* _Task instructions_
Format the lines below as a JSON list of strings, one string per line, skipping any blank lines and leaving the pictures out.

* _Data rows_
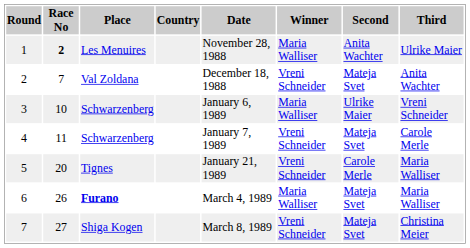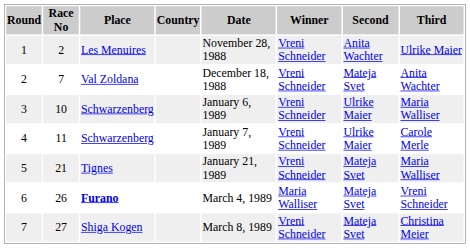1 | Race No: bold -> normal
1 | Winner: Maria Walliser -> Vreni Schneider
3 | Winner: Maria Walliser -> Vreni Schneider
3 | Third: Vreni Schneider -> Maria Walliser
4 | Second: Mateja Svet -> Ulrike Maier
5 | Race No: 20 -> 21
5 | Second: Carole Merle -> Mateja Svet
6 | Third: Maria Walliser -> Vreni Schneider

* _Answer to the exercise_
[
  "1 | Race No: bold -> normal",
  "1 | Winner: Maria Walliser -> Vreni Schneider",
  "3 | Winner: Maria Walliser -> Vreni Schneider",
  "3 | Third: Vreni Schneider -> Maria Walliser",
  "4 | Second: Mateja Svet -> Ulrike Maier",
  "5 | Race No: 20 -> 21",
  "5 | Second: Carole Merle -> Mateja Svet",
  "6 | Third: Maria Walliser -> Vreni Schneider"
]